- SELECTED PASSAGE
Re: Working with SDF

Posted by Ahmet Altay <al...@google.com>.
/cc @Pablo Estrada <pa...@google.com> - might be able to help.

On Fri, Mar 25, 2022 at 3:09 AM Julien Chaty-Capelle <
julien.chaty-capelle@deepomatic.com> wrote:

> Hello there,
> I'm actually working on moving parts of my company's  architectures toward
> something more cloud native. I ended up using beam as its quite
> straightforward to use with our current stack.
>
> I have some pipelines working at this time but I need to move some of them
> to SDF to increase parallelism.
> I tried to implement an SDF with a custom RestrictionTracker according to
> the doc here https://beam.apache.org/documentation/programming-guide/
> and code here
> https://github.com/apache/beam/blob/8e217ea0d1f383ef5033ef507b14d01edf9c67e6/sdks/python/apache_beam/io/iobase.py
> but few things were surprising and some help would be welcomed.
>
>
>    1. First, I had to delete the compiled cython common.pdx file as it
>    was preventing beam from finding my restriction param (reinstalling
>    apache-beam though pip didn't solve the problem)
>    2. It looks like with SDF the setup and teardown methods of my DoFn
>    are never called
>    3. check_done is called on my restriction tracker before the process
>    method is called on my DoFn. This is weird as the documentation states that
>    check_done should raise an error if there are some unclaimed work (no work
>    is claimed if process hasn't been called yet)
>
>
> For the record I am using a GroupIntoBatches later on the pipeline, which
> looks like this :
>
>    - beam.Create (very small initial set)
>    - beam.ParDo (regular DoFn)
>    - beam.ParDo (SDF)
>    - beam.ParDo (regular DoFn)
>    - beam.GroupIntoBatches
>    - beam.ParDo (regular DoFn)
>
>
> Any help would be greatly appreciated
>
>
> --
> Julien CHATY-CAPELLE
>
> Full stack developer/Integrator
> Deepomatic
>

- EXCERPTED DATA
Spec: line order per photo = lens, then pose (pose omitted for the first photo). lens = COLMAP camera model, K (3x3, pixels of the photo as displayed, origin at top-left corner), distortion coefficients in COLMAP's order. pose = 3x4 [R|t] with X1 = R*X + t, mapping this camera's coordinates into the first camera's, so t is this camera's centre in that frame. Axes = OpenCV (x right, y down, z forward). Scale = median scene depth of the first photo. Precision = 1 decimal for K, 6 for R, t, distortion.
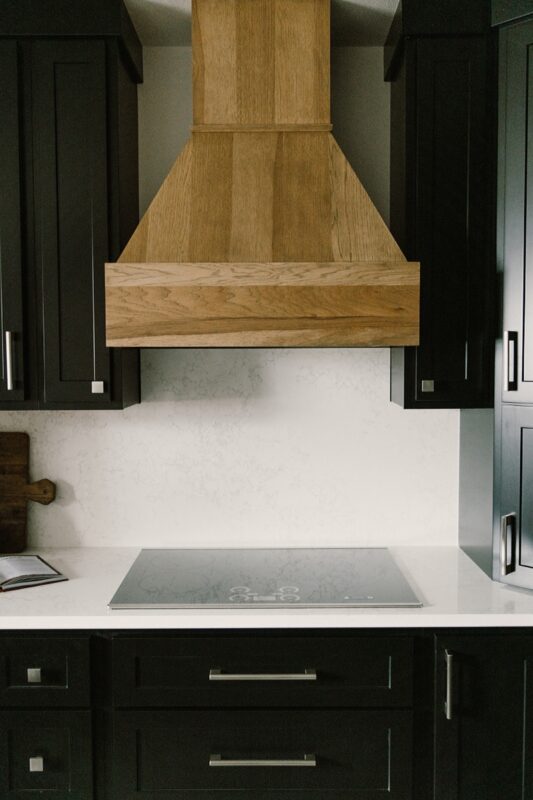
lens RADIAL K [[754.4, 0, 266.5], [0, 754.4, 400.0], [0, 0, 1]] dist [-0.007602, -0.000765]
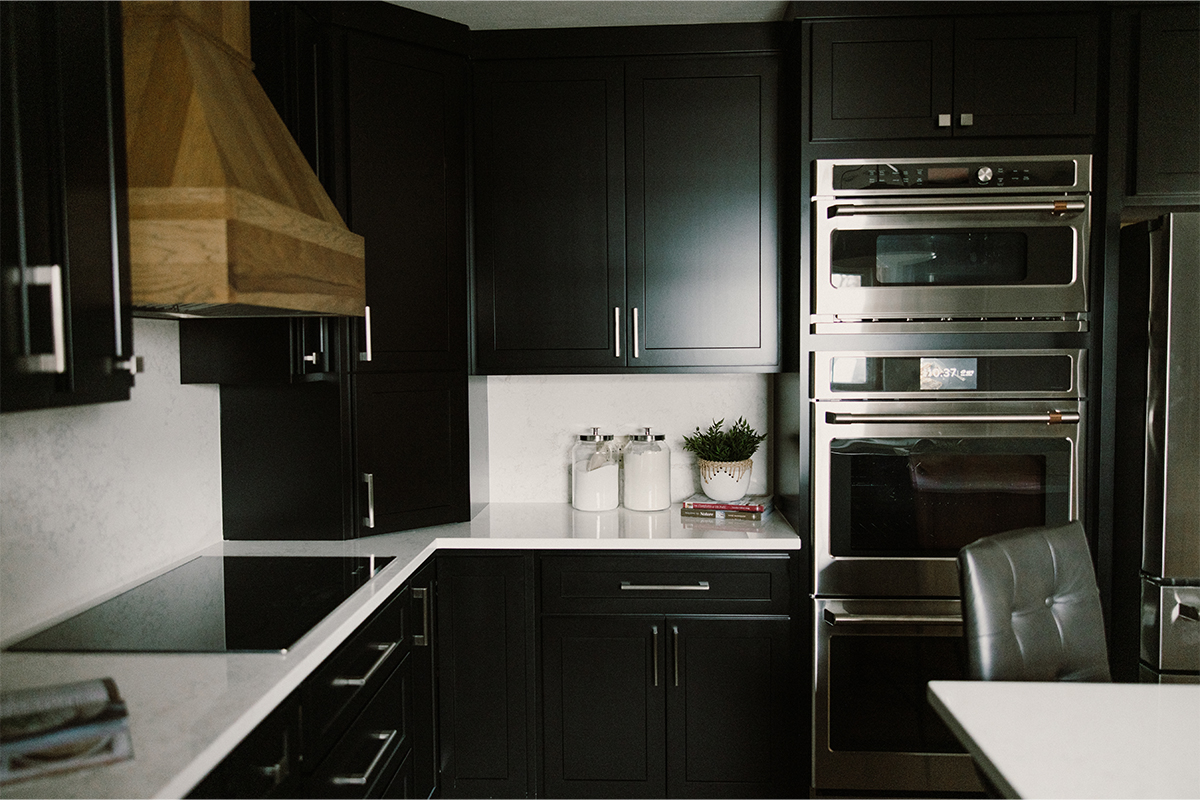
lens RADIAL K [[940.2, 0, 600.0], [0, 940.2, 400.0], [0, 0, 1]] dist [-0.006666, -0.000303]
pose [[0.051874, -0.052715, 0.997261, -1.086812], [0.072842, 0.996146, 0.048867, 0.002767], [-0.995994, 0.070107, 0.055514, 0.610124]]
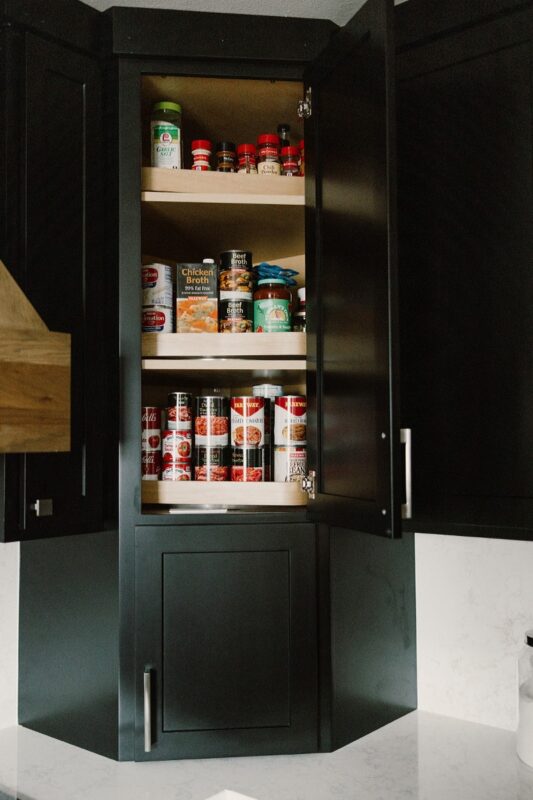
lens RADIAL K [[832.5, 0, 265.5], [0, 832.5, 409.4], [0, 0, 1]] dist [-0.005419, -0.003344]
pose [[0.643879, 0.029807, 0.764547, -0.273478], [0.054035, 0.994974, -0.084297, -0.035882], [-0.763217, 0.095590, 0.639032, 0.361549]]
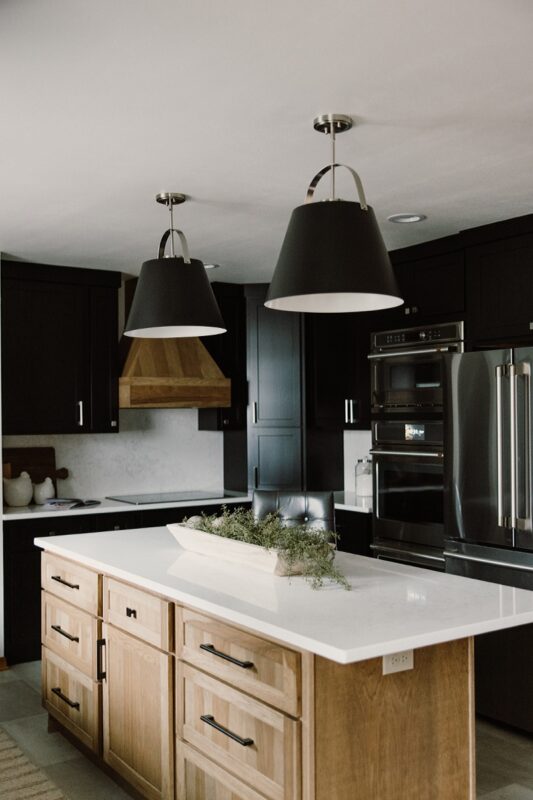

- TASK SET
1. Return the stretch of the SDF thread from "Posted by Ahmet" through "to increase parallelism.".
2. In the SDF thread, condense the paragraph beginning "I have some pipelines working at this time" into a shorter version that keeps its main facts.
3. According to the SDF thread, what did the writer have to delete so that Beam could find the restriction param?

- RESPONSES BY TASK
1.
Posted by Ahmet Altay <al...@google.com>.
/cc @Pablo Estrada <pa...@google.com> - might be able to help.

On Fri, Mar 25, 2022 at 3:09 AM Julien Chaty-Capelle <
julien.chaty-capelle@deepomatic.com> wrote:

> Hello there,
> I'm actually working on moving parts of my company's  architectures toward
> something more cloud native. I ended up using beam as its quite
> straightforward to use with our current stack.
>
> I have some pipelines working at this time but I need to move some of them
> to SDF to increase parallelism.

2. Some pipelines already work, but several need to move to SDF for more parallelism. The writer tried implementing an SDF with a custom RestrictionTracker, following the Beam programming guide and the iobase.py code, but found a few things surprising and asked for help.

3. The compiled cython common.pdx file.